W gospodarstwie pod Lesznem w województwie wielkopolskim znajduję się pole doświadczalne z uprawą rzepaku, gdzie prezentowane są technologie firmy Innvigo. Ważniejsza od działania interwencyjnego jest profilaktyka. A w działaniach profilaktycznych nie można zapomnieć o regulacji.
Opóźnione siewy - kiedy regulować?
W tym roku w wielu regionach Polski, zasiewy rzepaku zostały lekko przesunięte w czasie, ze względu na opóźnione żniwa. Rzepak jednak musi znajdować się w odpowiedniej fazie, aby można było wykonać zabieg regulacji.

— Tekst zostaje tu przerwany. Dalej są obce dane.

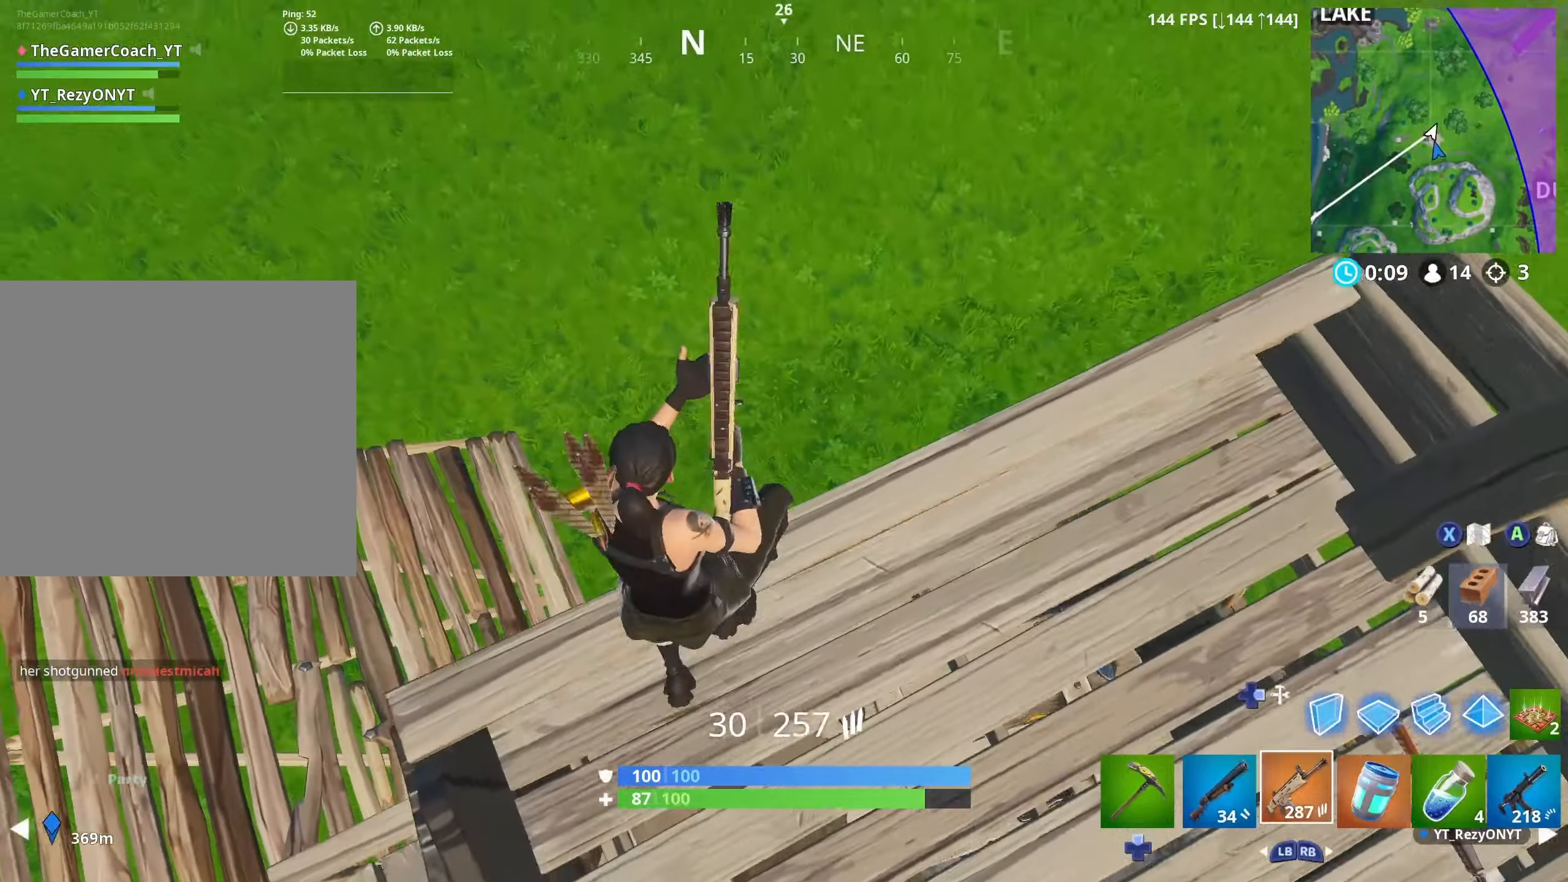
{"buttons": [], "left_stick": "down-left", "right_stick": "up-right", "events": [[166, "right_stick", "right"], [333, "right_stick", "up-right"], [383, "left_stick", "down-left"]]}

- Oczywiście najlepiej, żeby rzepak znajdował się w fazie czwartego liścia. Czyli mniej więcej BBCH 14-16. Natomiast oczywiście wiemy, że życie na polu bywa różne. Potrzebujemy też w różnych przypadkach, nawet w przypadku małego czy dużego rzepaku, taki zabieg wykonać i powinniśmy mimo wszystko, dostosowywać nasze zabiegi oczywiście indywidualnie do pola - mówi Michał Filipowski.
Historia regulacji
Historia regulacji rzepaku sięga momentu odkrycia właściwości, jakie posiadają gibereliny w roślinach i jak można to wykorzystać w uprawie.
- Cała historia regulacji powstała z tego, że na świecie po prostu odkryto działalność giberelin w roślinach. Gibereliny oczywiście są to fitohormony, które funkcjonują w roślinie. Również na równi z auksynami i innymi hormonami. Wpływają one na wydłużanie się pędu głównego. Odkryto, że skrócenie w odpowiednim momencie pędu głównego wpływa pozytywnie, głównie na tym etapie, na przezimowanie rzepaku - tłumaczy Filipowski.
Jednymi z pierwszych regulatorów, jakie pojawiły się na rynku były te oparte na chlorku mepikwatu oraz chlorku chloromekwatu - CCC, które początkowo stosowane były tylko w zbożach.
- Dopiero w latach dziewięćdziesiątych nastąpił przełom w skracaniu rzepaku i weszło to jako standard zabiegowy - dodaje Michał.
Czym jest regulacja?
- Celem stosowania regulatorów wzrostu jest manewrowanie troszeczkę w działalność fitohormonów w roślinie. Wydawałoby się, że to brzmi dość źle, natomiast my chcemy w roślinie osiągnąć konkretny efekt - mówi Filipowski.
Regulacja rzepaku ma zapobiec nadmiernemu wydłużeniu się stożka wzrostu. Stożek ten w czasie niskich temperatur jest na nie najbardziej narażony.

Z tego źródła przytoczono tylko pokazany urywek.